For the last ten years, the island nation of Madagascar has experienced a corundum rush. Madagascar exports large quantities of sapphires, and it also produces attractive rubies from mines in the eastern and southern parts of the country. Although rubies from Madagascar typically exhibit good clarity, a great deal of the material is heated to eliminate unwanted dark tones.
Madagascar has an extremely interesting geological history, which has undoubtedly played a role in the development of its spectacular flora and fauna. This also explains why the corundum deposits in the northern portion of the island come from weathered igneous basalts and those in the south have metamorphic origins.
Mechanized mining is difficult given the scattered nature of the deposits and the high costs involved. Miners manually excavate pits 15 feet wide and up to 80 feet deep. Gravel is hauled from the pits and washed in nearby rivers.
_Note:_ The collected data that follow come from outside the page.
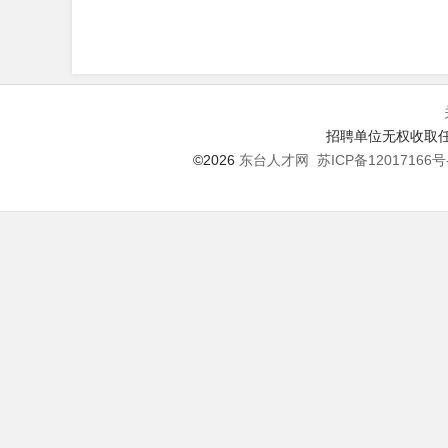
招聘单位无权收取任
©2026
东台人才网
苏ICP备12017166号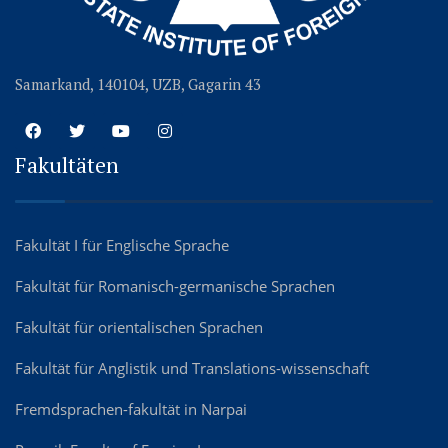
Samarkand, 140104, UZB, Gagarin 43
Fakultäten
Fakultät I für Englische Sprache
Fakultät für Romanisch-germanische Sprachen
Fakultät für orientalischen Sprachen
Fakultät für Anglistik und Translations-wissenschaft
Fremdsprachen-fakultät in Narpai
When the pits become unproductive they are abandoned.
Despite government attempts to regulate the industry, there are complaints of rampant smuggling, corruption, and environmental degradation. The government has undergone the inventorying of deposits and modernizing the mining industry in order to ensure the sustainable development of its mineral resources.
Unfortunately, much of the mining in Madagascar remains unofficial and unregulated. The local economies often suffer as all able men in towns will spend hours walking to remote mining sites. One of the most recent deposits of rubies was found in Andilamena, and the gemstones from this location are of very high quality, beautiful deep red color, and of a large size with many coming in at over three carats.
But it’s difficult to say what the future of ruby mining in Madagascar may look like. Most locals have lived and worked through many cycles of gem rushes and discoveries of new deposits, and many will continue to hold out for the next one.